The data sampling rate at 6-second intervals of the wireless pH system is often slower than the 1- to 10-second intervals used by the catheter-based pH systems. Prior studies show that faster sampling frequencies up to 1 Hz (i.e., 1 per second) lead to detection of a greater total number of reflux events as events with shorter durations are able to be recorded, but the greater sampling frequency does not change the overall value for esophageal acid exposure.
Wireless esophageal pH monitoring is associated with fewer adverse symptoms and less interference with normal daily activities and is preferred by patients, although there are limitations associated with the wireless technique. The wireless pH capsule is associated with thoracic discomfort in 10% to 65% of the patients. The severity of chest symptoms ranges from a mild foreign body sensation to severe chest pain, although the latter is uncommon. In rare cases the pain is so severe that endoscopic removal of the capsule is necessary.

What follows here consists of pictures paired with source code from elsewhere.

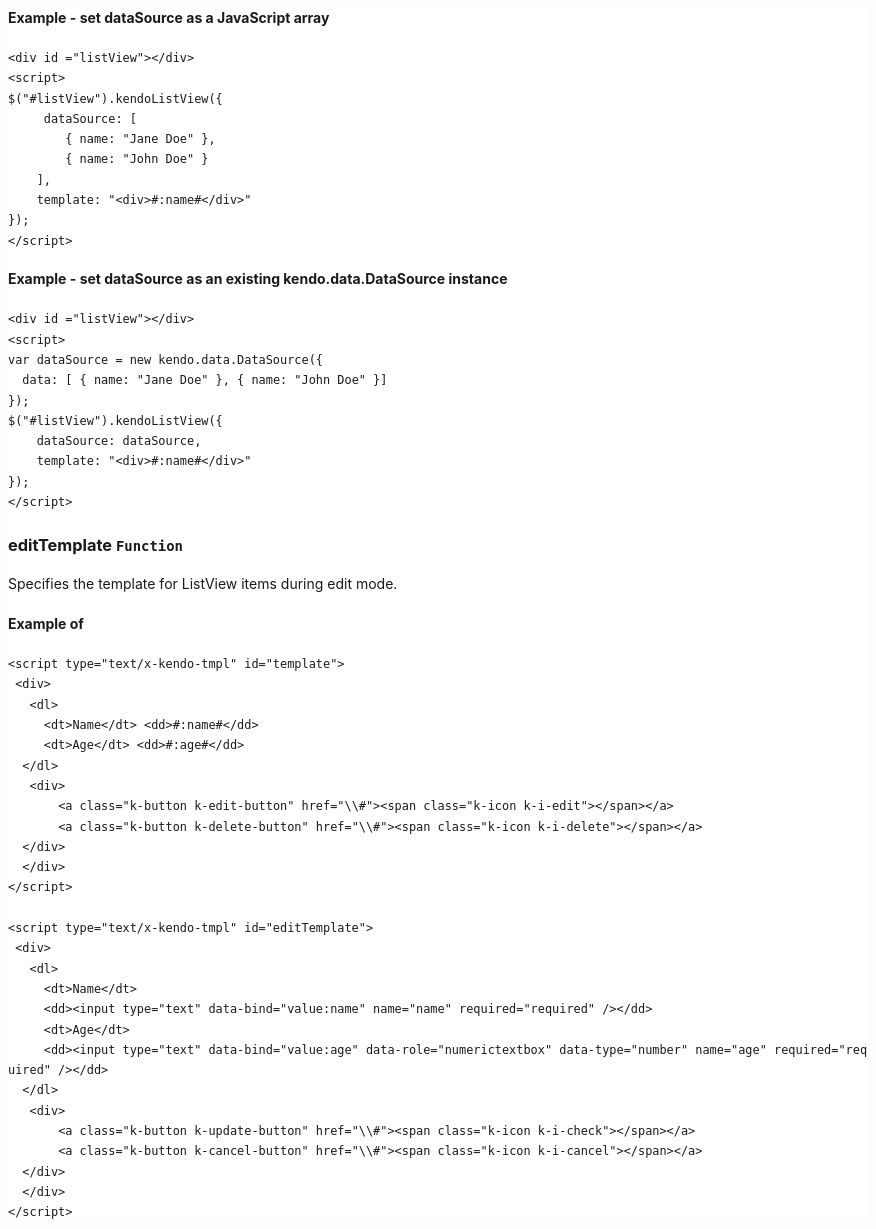 #### Example - set dataSource as a JavaScript array

    <div id ="listView"></div>
    <script>
    $("#listView").kendoListView({
         dataSource: [
            { name: "Jane Doe" },
            { name: "John Doe" }
        ],
        template: "<div>#:name#</div>"
    });
    </script>

#### Example - set dataSource as an existing kendo.data.DataSource instance

    <div id ="listView"></div>
    <script>
    var dataSource = new kendo.data.DataSource({
      data: [ { name: "Jane Doe" }, { name: "John Doe" }]
    });
    $("#listView").kendoListView({
        dataSource: dataSource,
        template: "<div>#:name#</div>"
    });
    </script>

### editTemplate `Function`

Specifies the template for ListView items during edit mode.

#### Example of

    <script type="text/x-kendo-tmpl" id="template">
     <div>
       <dl>
         <dt>Name</dt> <dd>#:name#</dd>
         <dt>Age</dt> <dd>#:age#</dd>
      </dl>
       <div>
           <a class="k-button k-edit-button" href="\\#"><span class="k-icon k-i-edit"></span></a>
           <a class="k-button k-delete-button" href="\\#"><span class="k-icon k-i-delete"></span></a>
      </div>
      </div>
    </script>

    <script type="text/x-kendo-tmpl" id="editTemplate">
     <div>
       <dl>
         <dt>Name</dt>
         <dd><input type="text" data-bind="value:name" name="name" required="required" /></dd>
         <dt>Age</dt>
         <dd><input type="text" data-bind="value:age" data-role="numerictextbox" data-type="number" name="age" required="required" /></dd>
      </dl>
       <div>
           <a class="k-button k-update-button" href="\\#"><span class="k-icon k-i-check"></span></a>
           <a class="k-button k-cancel-button" href="\\#"><span class="k-icon k-i-cancel"></span></a>
      </div>
      </div>
    </script>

Limitations of the capsule-based pH system also include technical problems, such as premature detachment of the capsule or interruption of the radiotelemetry signal. Detachment of the pH capsule is suggested by an abrupt pH drop as the sensor dislocates into the stomach with an increasing pH reaching greater than 7 as gastric motility propels the pH capsule into the duodenum. Interruption of the pH signal can potentially be attributable to interference with other wireless systems using the same 433-MHz band or, more commonly, by the receiver being beyond the range of the signal emanating from the radio-transmitting capsule. The interruption of the recording of pH data normally constitutes only a small fraction of the total monitored time. In general, the technical limitations of early capsule detachment and interruption of the radiotelemetry signal do not significantly affect the interpretation of the recorded pH data. However, in a small proportion of patients with unsuccessful recordings, pH monitoring has to be repeated as a consequence of these technical problems.